__To-do item__
Report every line in the rows below that contains the word "Peace".
Start of Record excerpts
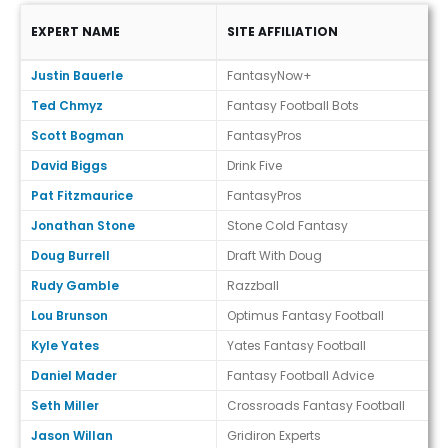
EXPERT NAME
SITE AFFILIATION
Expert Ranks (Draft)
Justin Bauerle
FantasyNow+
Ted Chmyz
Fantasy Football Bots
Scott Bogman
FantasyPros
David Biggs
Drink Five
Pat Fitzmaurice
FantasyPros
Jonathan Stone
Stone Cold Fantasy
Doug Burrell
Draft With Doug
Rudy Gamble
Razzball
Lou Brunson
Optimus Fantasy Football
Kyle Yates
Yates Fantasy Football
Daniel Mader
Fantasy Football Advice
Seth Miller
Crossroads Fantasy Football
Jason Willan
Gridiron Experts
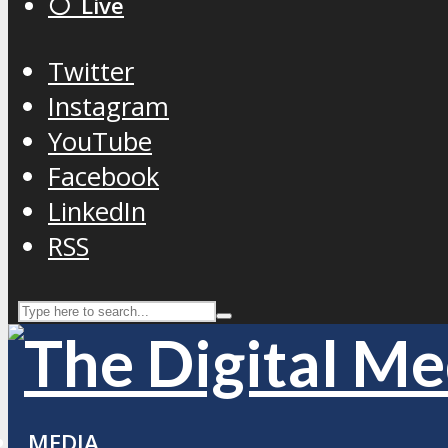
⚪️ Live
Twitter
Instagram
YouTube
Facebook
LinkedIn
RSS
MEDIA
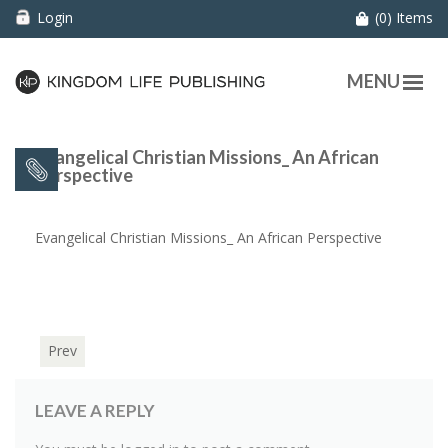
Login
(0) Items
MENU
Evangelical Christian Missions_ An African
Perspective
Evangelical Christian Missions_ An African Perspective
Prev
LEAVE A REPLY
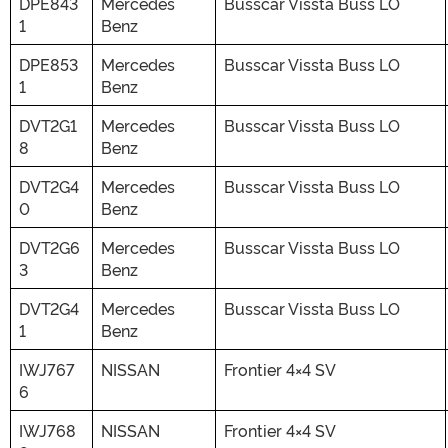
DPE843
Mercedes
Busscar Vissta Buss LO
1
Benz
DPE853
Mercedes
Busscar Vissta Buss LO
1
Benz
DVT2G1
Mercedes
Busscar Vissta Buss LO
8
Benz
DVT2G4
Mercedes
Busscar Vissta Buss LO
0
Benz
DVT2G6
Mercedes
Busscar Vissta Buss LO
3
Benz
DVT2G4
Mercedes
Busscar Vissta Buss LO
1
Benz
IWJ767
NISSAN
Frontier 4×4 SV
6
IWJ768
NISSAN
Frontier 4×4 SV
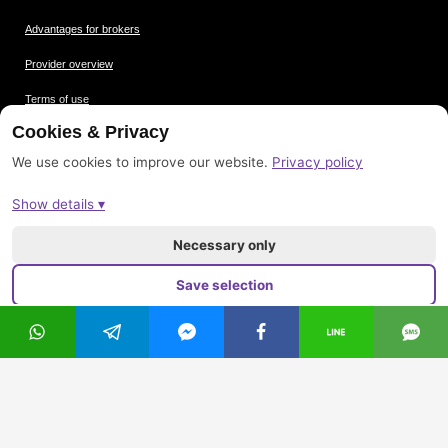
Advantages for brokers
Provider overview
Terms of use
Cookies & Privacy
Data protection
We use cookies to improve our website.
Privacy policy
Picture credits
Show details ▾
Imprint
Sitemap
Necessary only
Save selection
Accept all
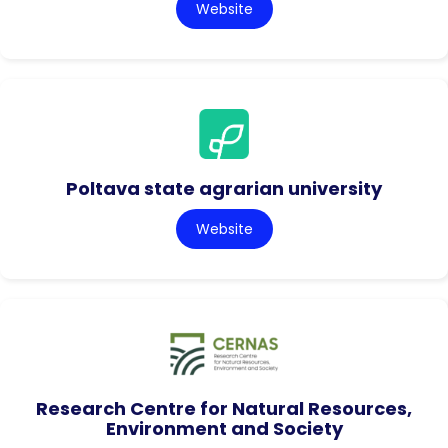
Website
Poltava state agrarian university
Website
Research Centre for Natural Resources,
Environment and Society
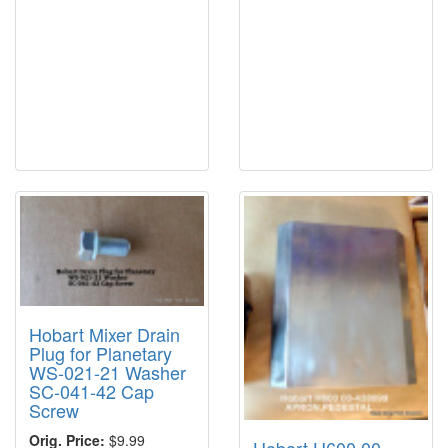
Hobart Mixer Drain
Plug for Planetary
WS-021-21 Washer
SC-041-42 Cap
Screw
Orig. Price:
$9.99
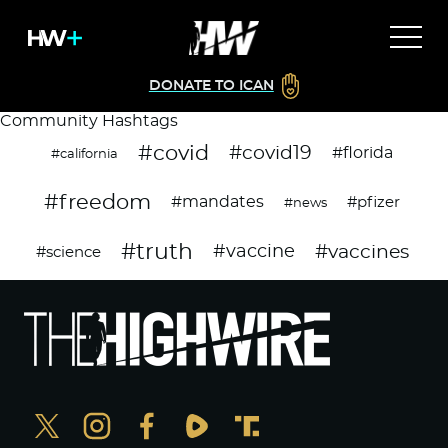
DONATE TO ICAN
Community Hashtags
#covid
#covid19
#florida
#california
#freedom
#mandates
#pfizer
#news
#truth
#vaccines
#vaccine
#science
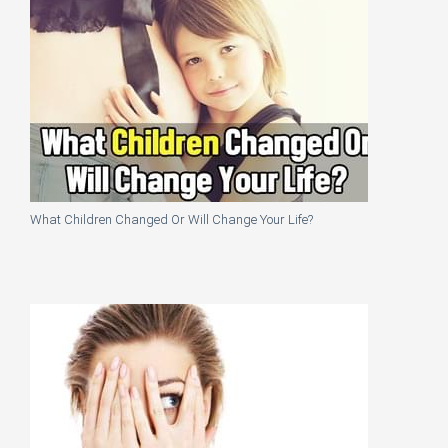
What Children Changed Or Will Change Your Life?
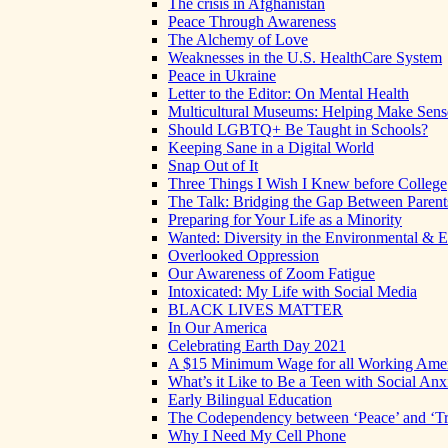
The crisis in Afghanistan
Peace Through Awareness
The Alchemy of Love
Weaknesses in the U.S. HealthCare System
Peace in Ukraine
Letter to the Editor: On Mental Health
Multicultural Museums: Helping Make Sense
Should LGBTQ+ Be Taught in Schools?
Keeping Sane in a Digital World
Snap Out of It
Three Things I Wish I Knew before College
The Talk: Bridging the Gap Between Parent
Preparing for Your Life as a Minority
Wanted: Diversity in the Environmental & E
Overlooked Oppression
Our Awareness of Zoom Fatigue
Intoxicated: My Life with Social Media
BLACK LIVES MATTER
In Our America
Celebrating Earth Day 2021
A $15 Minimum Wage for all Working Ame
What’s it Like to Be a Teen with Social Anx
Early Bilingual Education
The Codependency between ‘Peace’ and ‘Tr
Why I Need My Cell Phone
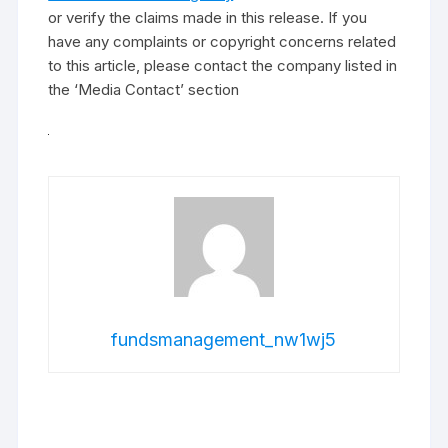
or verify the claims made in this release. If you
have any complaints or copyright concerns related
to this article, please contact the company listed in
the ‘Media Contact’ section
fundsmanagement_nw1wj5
End of Record excerpts
__Solved exercise__
Peace Through Awareness
Peace in Ukraine
The Codependency between ‘Peace’ and ‘Tr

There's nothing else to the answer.